Defence minister A K Antony handed over a release to service certificate to Indian air force chief of staff P V Naik in Bangalore on 10 January, moving the Aeronautical Development Agency's (ADA) supersonic type a step closer to its formal induction.

Antony says India's military aviation programme has received a big boost by passing this milestone, with the Tejas demonstrating its ability to build a state-of-the-art multi-role combat aircraft virtually from scratch.
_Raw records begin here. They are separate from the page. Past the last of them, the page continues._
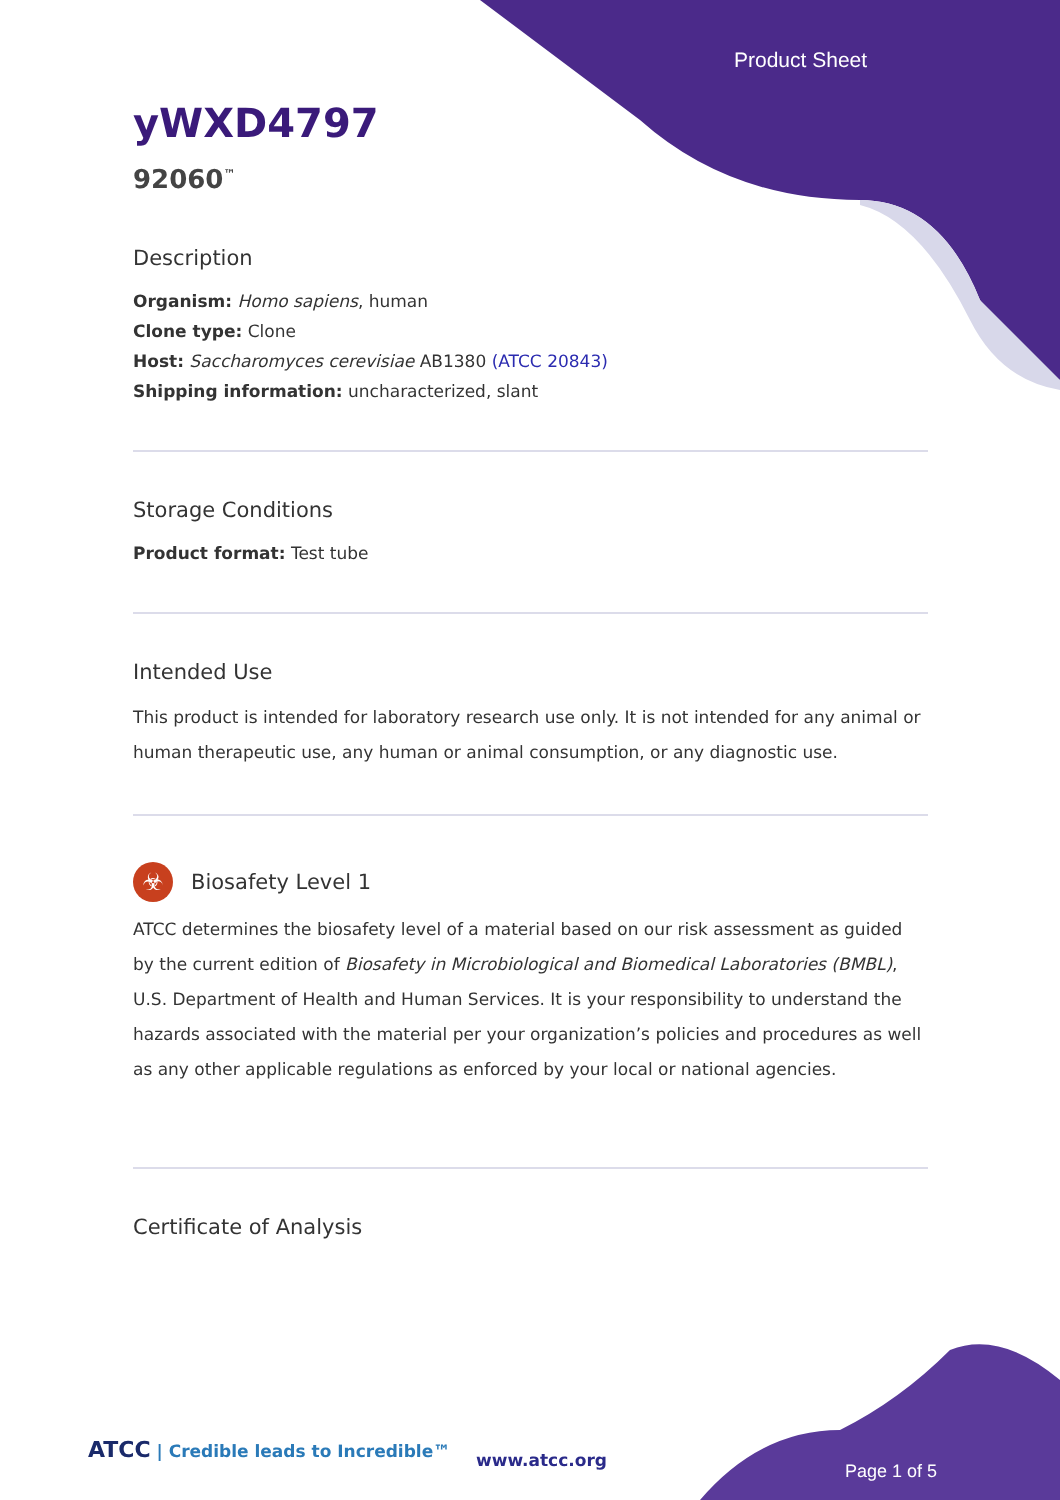Product Sheet
yWXD4797
92060<sup>™</sup>
Description
Organism: Homo sapiens, human
Clone type: Clone
Host: Saccharomyces cerevisiae AB1380 (ATCC 20843)
Shipping information: uncharacterized, slant
Storage Conditions
Product format: Test tube
Intended Use
This product is intended for laboratory research use only. It is not intended for any animal or human therapeutic use, any human or animal consumption, or any diagnostic use.
☣
Biosafety Level 1
ATCC determines the biosafety level of a material based on our risk assessment as guided by the current edition of Biosafety in Microbiological and Biomedical Laboratories (BMBL), U.S. Department of Health and Human Services. It is your responsibility to understand the hazards associated with the material per your organization’s policies and procedures as well as any other applicable regulations as enforced by your local or national agencies.
Certificate of Analysis
ATCC | Credible leads to Incredible™
www.atcc.org
Page 1 of 5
It has also given fresh impetus to the planned development of an advanced medium combat aircraft (AMCA) and unmanned combat air vehicles, he says.

 

Both images © Aeronautical Development Agency

The initial operational clearance declaration has paved the way for Hindustan Aeronautics to take up the series production of 40 Mk I examples of the Tejas on order for the Indian air force. The company has the infrastructure in place to roll out 10 of the GE Aviation F404-IN20-powered aircraft a year, with the first due to be handed over before the end of 2011. It is unclear whether the company is in a position to meet this deadline.
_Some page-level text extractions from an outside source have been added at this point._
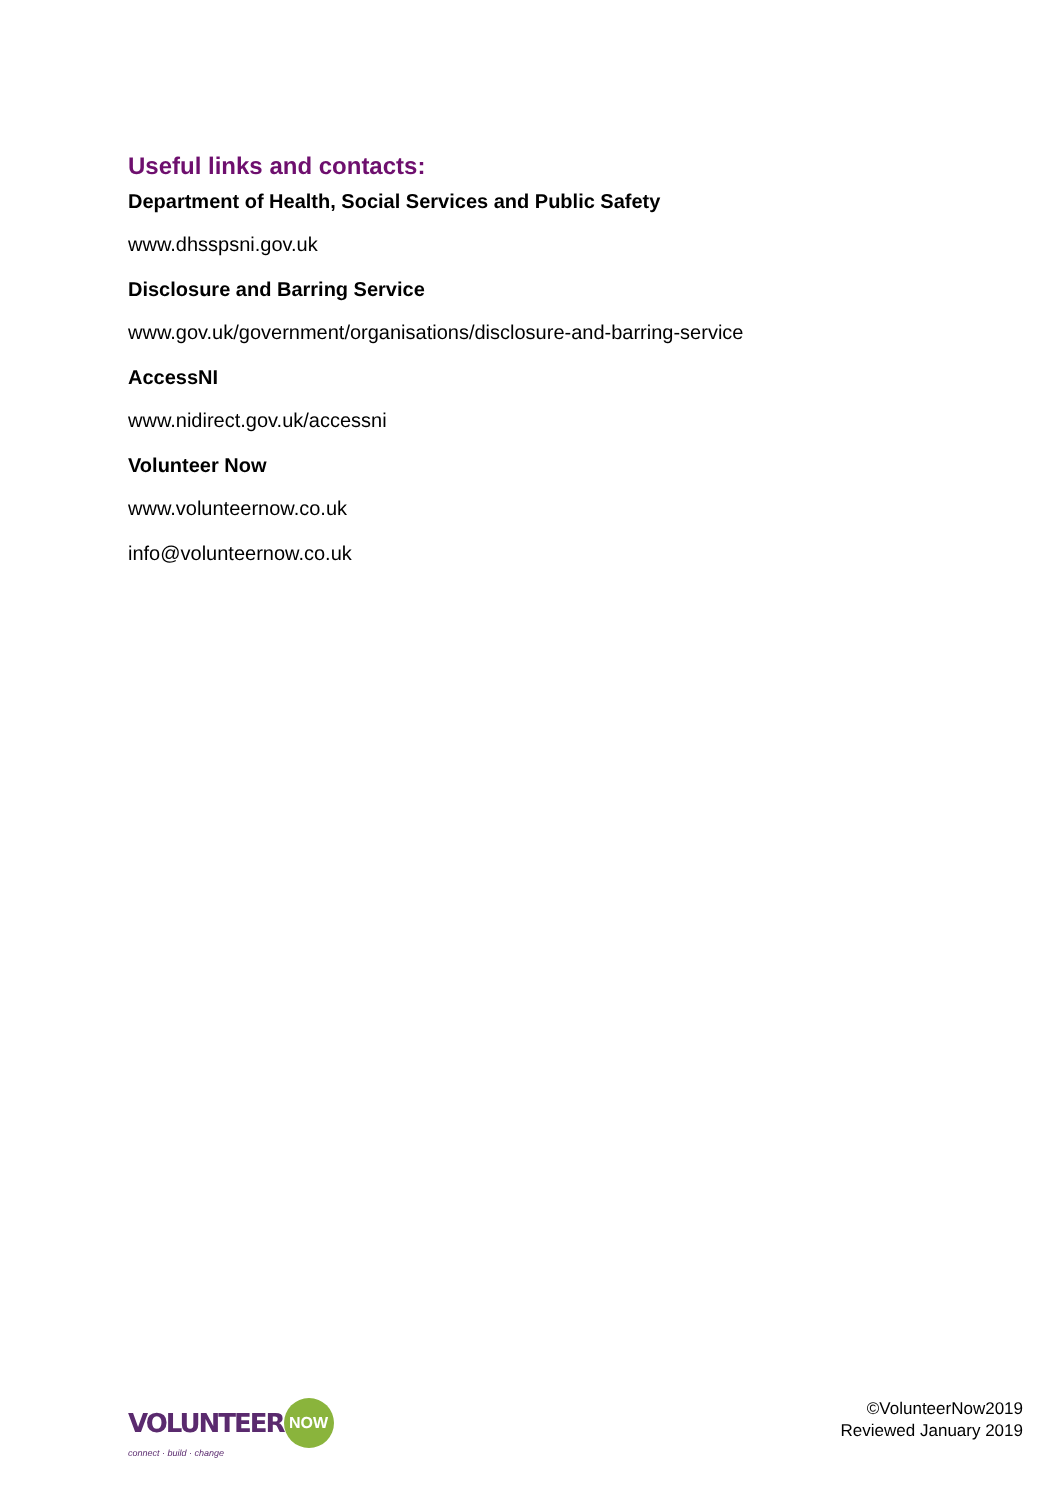Useful links and contacts:
Department of Health, Social Services and Public Safety
www.dhsspsni.gov.uk
Disclosure and Barring Service
www.gov.uk/government/organisations/disclosure-and-barring-service
AccessNI
www.nidirect.gov.uk/accessni
Volunteer Now
www.volunteernow.co.uk
info@volunteernow.co.uk
VOLUNTEER NOW
connect · build · change
©VolunteerNow2019
Reviewed January 2019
Since its launch in the 1980s, the Tejas programme has been hit by time and cost overruns caused by India's lack of experience in combat aircraft technology, and slowed by US sanctions imposed after nuclear tests conducted by India in 1998.

A first technology demonstrator took to the skies in January 2001, and subsequent envelope expansion, sensor integration and weapons delivery work has seen more than 1,500 sorties flown under a wide range of atmospheric and environmental conditions.

India's massive investment in the project has helped to rejuvenate its aeronautics sector in areas such as research and development, design, fabrication, assembly and testing facilities, the nation's Defence Research and Development Organisation says.

"Small and medium enterprises played a major role in the production of test equipment and components," says Ashok Saxena, managing director of Navv Avia Technologies. "These companies are now getting business from many foreign firms looking for good quality, low-cost outsourcing for their own programmes."

The Tejas will join an operational inventory also including the air force's current Sukhoi Su-30MKI strike aircraft and its future medium multi-role combat aircraft. The Boeing F/A-18E/F Super Hornet, Dassault Rafale, Eurofighter Typhoon, Lockheed Martin F-16, RSK MiG-35 and Saab Gripen NG are in contention for the projected 126-aircraft deal.

The air force is estimated as requiring around 200 Tejas, while the Indian navy needs 40 examples to replace its British Aerospace Sea Harrier FRS51 fighters.

The ADA is also developing a Tejas Mk II fighter for the Indian air force. Planned to fly in 2014, this will use a more powerful GE F414 engine and have a retractable refuelling probe and other improvements to remedy deficiencies noted in the original version.

Meanwhile, India's Gas Turbine Research Establishment's indigenous Kaveri engine originally developed for the Tejas will be upgraded under a tie-up with French firm Snecma, and could power the proposed AMCA.